ЦИТИРУЕМЫЙ ФРАГМЕНТ:
Тут уже неправда неправдой погоняет. Не все писали тогда гимны Сталину. Не делали этого ближайшие друзья Мандельштама, выдающиеся поэты Клюев, Клычков, Павел Васильев. Не замарали себя этим ни былые модернисты – Волошин, Белый, Кузмин, Бенедикт Лившиц, София Парнок, Алексей Крученых, ни ленинградские обериуты – Хармс, Олейников, Введенский, Заболоцкий. Не пробовали ничего подобного молодые московские поэты, загнанные в переводчики: Семен Липкин, Мария Петровых, Аркадий Штейнберг, Арсений Тарковский. Анна Ахматова писала тогда знаменитый цикл «Реквием», посвященный жертвам сталинского террора. Не одно стихотворение, но целый, к счастью, полностью так и не изданный сборник ее топорно сколоченных стихов в честь Сталина был написан только в 1950 году, после того как единственный сын Ахматовой был повторно брошен в лагерь. Пастернак в 1932 году не заявлял о своем «обращении», а издал сборник стихов под названием «Второе рождение», порожденным герметической традицией немецких поэтов-романтиков. Эта формулировка определяла как возвращение поэта к лирике после многолетнего перерыва, так и духовное преображение среди личных перипетий нелегкой любви в трагических обстоятельствах эпохи. «Строфы» о Сталине написаны в 1936 году по просьбе Бухарина. Утверждение, приписанное Венцлове, – производное от тезисов Лидии Гинзбург. Дальнейшие рассуждения Милоша оскорбляют память миллионов жертв сталинской «коллективизации» и «индустриализации», одним словом – рабской системы ГУЛАГа. (Если бы не было других доказательств, то о действительных настроениях советского общества свидетельствует первый период советско-германской войны, когда при почти полном одобрении населения Украины, Белоруссии, прибалтийских республик, Крыма, Кавказа и даже в немалой мере этнической России немцы в течение нескольких месяцев заняли значительную часть европейских территорий СССР. Только массированный террор НКВД в отношении отступавших красноармейцев и безумный нацистский террор повернули судьбу войны.) Тезис о культе Сталина, почерпнутый у современных русских авторов, у которых память поколения идет не дальше послевоенных лет, тем не менее объясняется в контексте давнего спора Милоша с Густавом Герлингом-Грудзинским и Збигневом Хербертом о верности диагноза, поставленного в «Порабощенном уме»:
Тогдашнюю политическую температуру трудно сегодня себе представить, хотя Польша ее испытала в 1950—1953 годах. Террор и жар идеологической веры помогали друг другу. Ежедневные аресты, миллионы в лагерях – но отбросим же наконец образ народа, насилуемого тиранией. Россия дрожала перед Сталиным, но чем больше дрожала, тем больше его любила. Такова уж специфическая социальная химия в диктатурах ХХ века. Немцы выбрали Гитлера демократическим голосованием, обожали своего вождя и готовы были за него погибать. В более скромном масштабе подверженность коммунистическому гипнозу можно было наблюдать в Польше вопреки тезису, что никаких «порабощенных умов» в ней не было.

ИСХОДНЫЕ ДАННЫЕ:
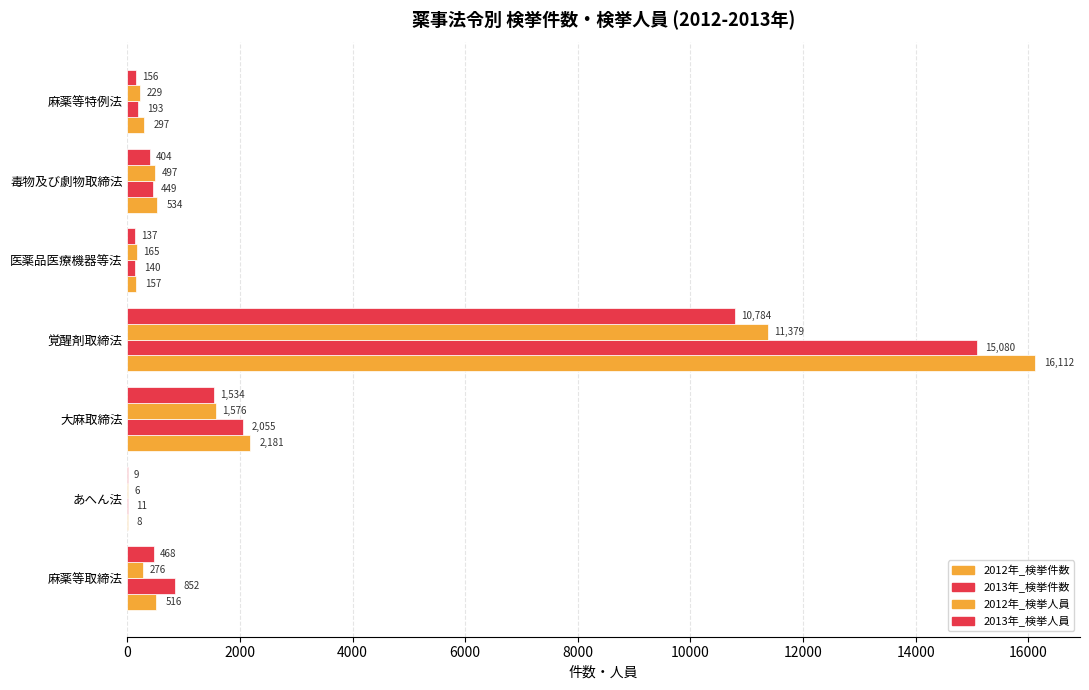

Which series has the largest range (max minus min)?

2012年_検挙件数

НАД ЧЕМ РАБОТАТЬ:
Ответьте, пожалуйста, на вопросы по цитируемому фрагменту:
(a) В каком году Ахматова написала сборник стихов в честь Сталина?
(b) Под каким названием Пастернак издал сборник стихов в 1932 году?
(c) В какие годы Польша испытала ту политическую температуру, о которой идет речь?
Список здесь никак не используется.

РЕЗУЛЬТАТ ЗАДАНИЯ:
(a) В 1950 году.
(b) «Второе рождение».
(c) В 1950—1953 годах.